• TASK PROMPT
Copy the data below exactly. Any pictures in it should be omitted.

SUPPLIED DATA: Begin

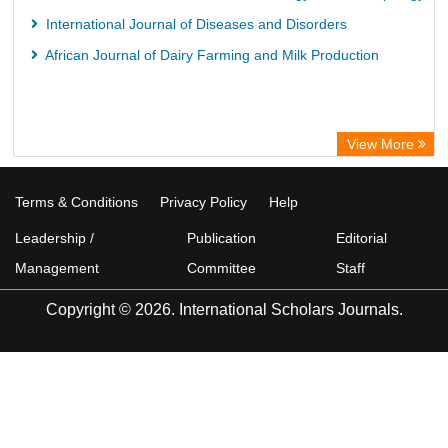
International Journal of Diseases and Disorders
African Journal of Dairy Farming and Milk Production
View More
Terms & Conditions
Privacy Policy
Help
Leadership /
Publication
Editorial
Management
Committee
Staff
Copyright © 2026. International Scholars Journals.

SUPPLIED DATA: End

• EXPECTED OUTPUT
International Journal of Diseases and Disorders
African Journal of Dairy Farming and Milk Production
View More
Terms & Conditions
Privacy Policy
Help
Leadership /
Publication
Editorial
Management
Committee
Staff
Copyright © 2026. International Scholars Journals.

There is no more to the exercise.